Generatlly I alway though that in Regular Expressions \w is short for [A-Za-z0-9_], as per wikipedia
But recently I had an issue, in C#.NET, that it matches something else. I was parsing some French, and discovered that \w matches ê (e-circumflex).
Strange I though, didn't expect that. So I tested the same regex in a couple other languages and noticed some inconsistencies.

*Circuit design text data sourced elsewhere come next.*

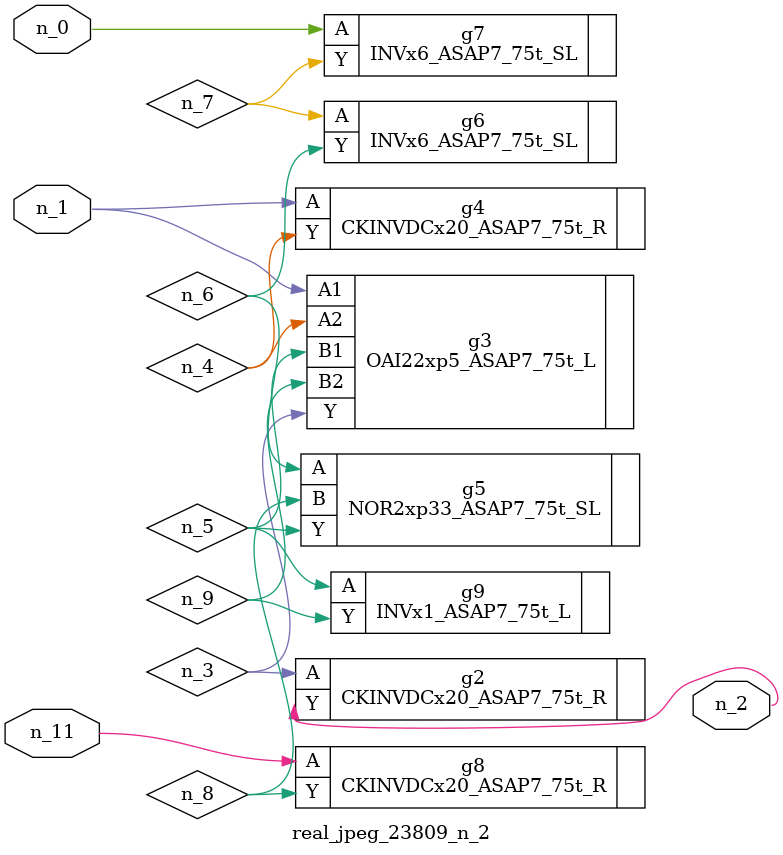
<source format=v>
module real_jpeg_23809_n_2 (n_1, n_11, n_0, n_2);

input n_1;
input n_11;
input n_0;

output n_2;

wire n_5;
wire n_4;
wire n_8;
wire n_6;
wire n_7;
wire n_3;
wire n_9;

INVx6_ASAP7_75t_SL g7 ( 
.A(n_0),
.Y(n_7)
);

OAI22xp5_ASAP7_75t_L g3 ( 
.A1(n_1),
.A2(n_4),
.B1(n_5),
.B2(n_9),
.Y(n_3)
);

CKINVDCx20_ASAP7_75t_R g4 ( 
.A(n_1),
.Y(n_4)
);

CKINVDCx20_ASAP7_75t_R g2 ( 
.A(n_3),
.Y(n_2)
);

INVx1_ASAP7_75t_L g9 ( 
.A(n_5),
.Y(n_9)
);

NOR2xp33_ASAP7_75t_SL g5 ( 
.A(n_6),
.B(n_8),
.Y(n_5)
);

INVx6_ASAP7_75t_SL g6 ( 
.A(n_7),
.Y(n_6)
);

CKINVDCx20_ASAP7_75t_R g8 ( 
.A(n_11),
.Y(n_8)
);


endmodule
</source>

Given the following code samples:
C#.NET (Specifically .NET 4.7.2 if that matters), .NET Fiddle here
var r = new Regex(@"\w");
Console.WriteLine(r.IsMatch("ê"));
output :
True
Javascript (Chrome), JSBin here
var r = /\w/;
console.log(r.test("ê"));
//or
var s = new RegExp('\w');
console.log(s.test("ê"));
output:
false
false
PHP (v7.4.7), onlinephpfunctions here
$str = "ê";
$pattern = "/\w/";
echo preg_match($pattern, $str);
outputs
0
Perl (v5.24.2), link here
$str = "ê";
if ($str =~ m/\w/i) {
print "Match found\n";
} else {
print "No match found\n";
}
outputs
No match found
Python, repl.it here
import re
p = re.compile('\w')
m = p.match("ê")
if m:
print('Match found')
outputs
Match Found
Is it just me, or something doesn't seem right? Anyone know whats going on here, why are .NET and Python different to PHP, JS and, the daddy of them all Perl.